In an audit of the United Nations' 2 billion dollar logistical system, it was found that network links were insecure, no mechanisms existed to detect security breaches, and authentication information was unsafe. In addition, backup systems were co-located with the main systems.
A natural disaster or a hacker could have done a great deal of damage at little risk. With IT skills and equipment now widely available even in the remotest part of the world, the UN had placed itself at considerable risk - a risk to which it was seemingly blind.
Responsibility for security and disaster recovery planning cannot be abdicated. It is hard enough for an organization to recover from a serious security breach at the best of times. These are not the best of times.
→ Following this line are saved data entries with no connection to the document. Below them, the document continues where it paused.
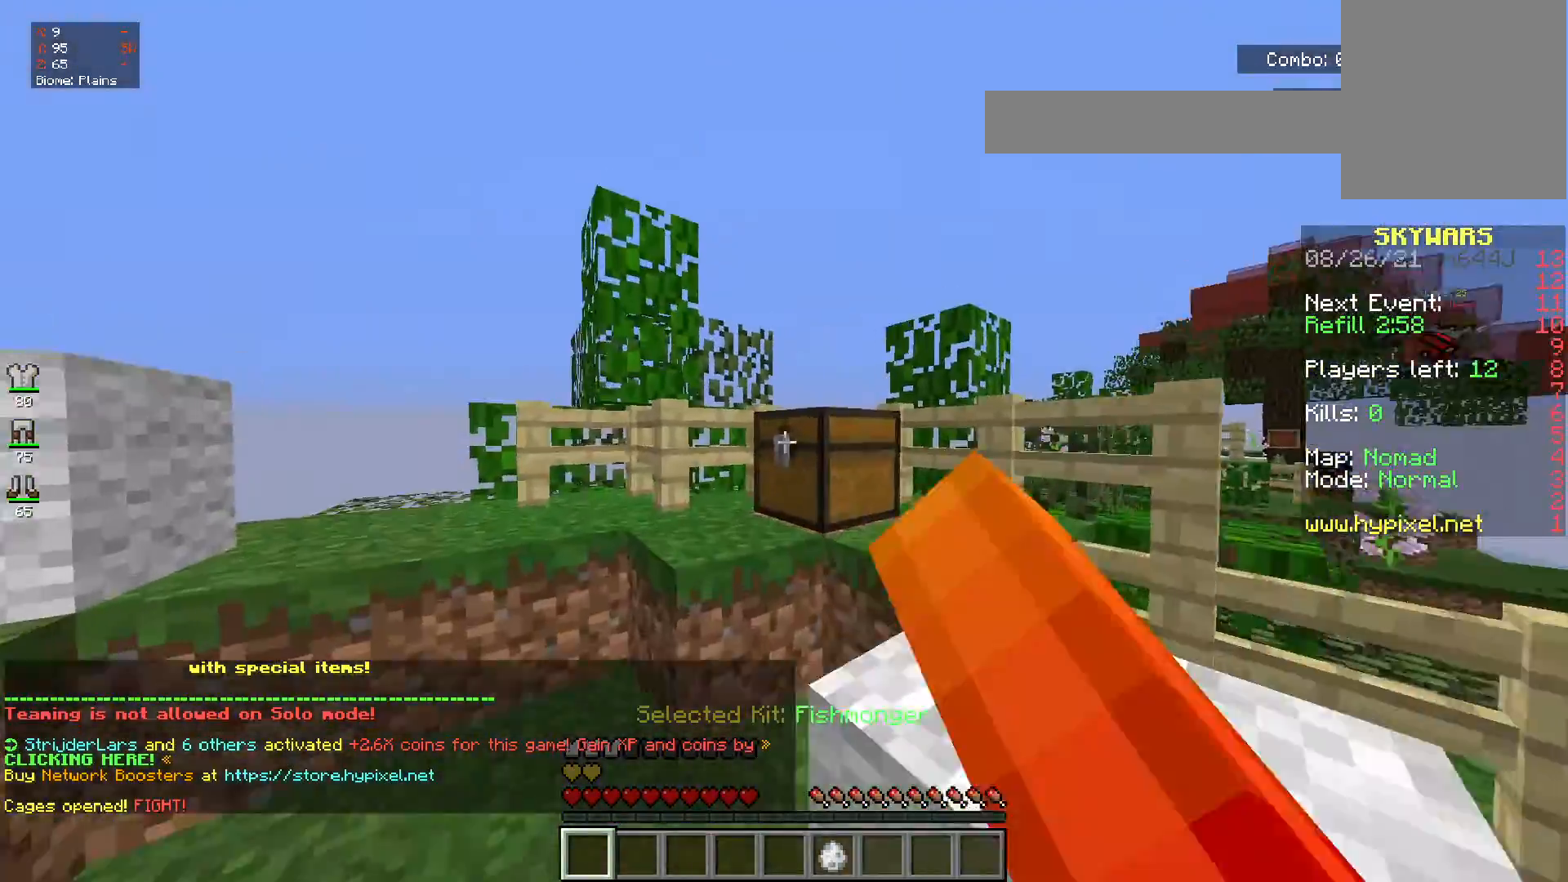
{"keys": [], "mouse": []}
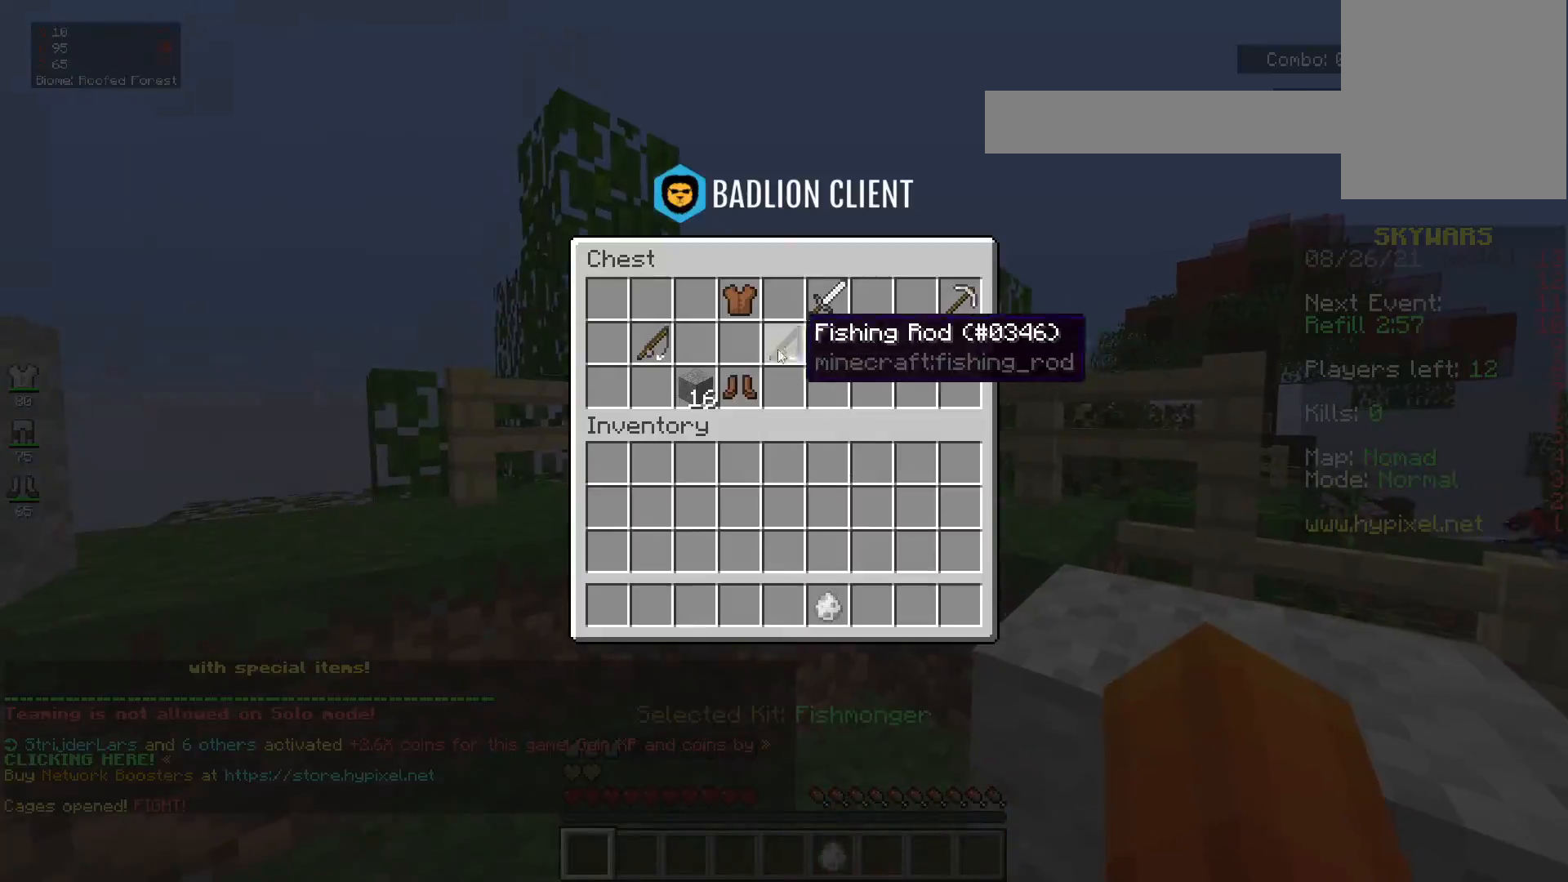
{"keys": [], "mouse": [], "events": []}
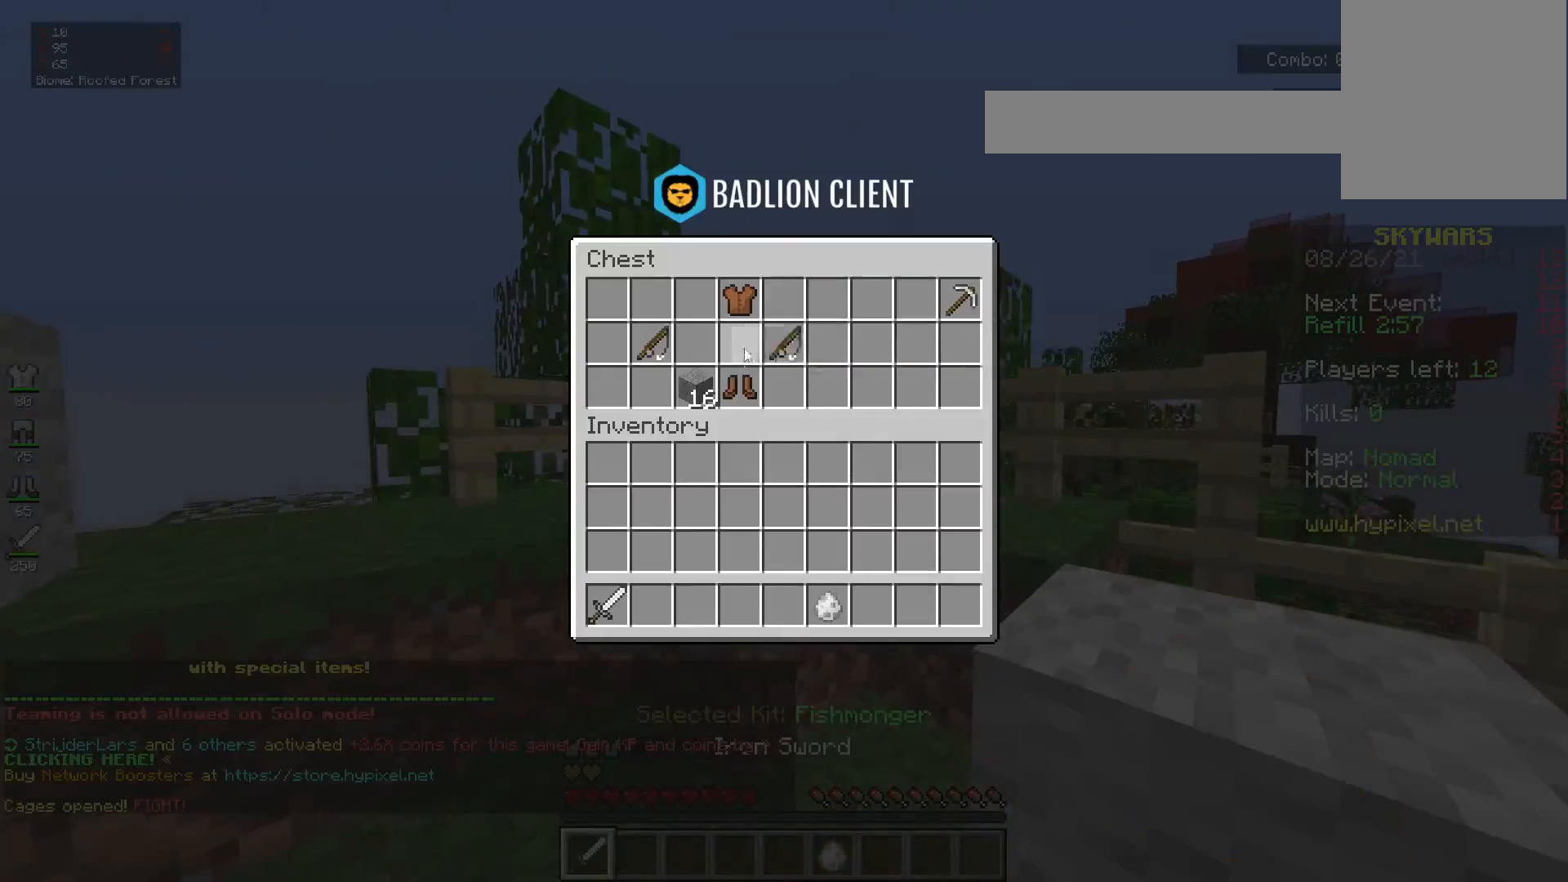
{"keys": [], "mouse": [], "events": []}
Argued from the context of minimizing risk, the value of doing it right is clear. Make sure you're equipped to win that argument.
Reducing Costs a Survival Skill
In the downturn, enterprises are looking for ways to reduce expenses some eliminate staff others look for areas where usage costs are reduced. Areas where many successful companies focus are:
- Reducing power/cooling costs - IDC, the research firm, estimates that for every $1.00 spent on new servers today, an additional $0.50 is spent on power and cooling. In 2010, that ratio is expected to be $0.70 per $1.00 spent for new servers. Begin by turning off servers not being used and replacing older high power consumers and high heat producers with newer more efficient ones.
- Reducing complexity - Consolidate multiple operating systems onto fewer servers. This will reduce operational risk and operational costs that are linked to managing so many servers. Clustering will benefit by having the option of "failing over" workloads to virtual servers, reducing the operational costs of deploying standby physical server machines that run in a "passive" mode rather than an "active" mode. Taken together, these approaches improve the responsiveness of IT systems and of the people who access them across the business, ensuring high levels of availability, reducing business risk, and operating expenses.
- Improving the management of physical and virtual servers - Reducing the total number of systems simplifies IT operations and affects IT staffing requirements. Importantly, downtime is impacted by having fewer individual points of management. Going green across the infrastructure is one way to accomplish that.
- Going Green - The process of IT transformation brings the opportunity to change the IT infrastructure, supporting "go green" initiatives by reallocating workloads to the sets of server and storage devices on which they can run most efficiently and reducing total server footprints through workload consolidation.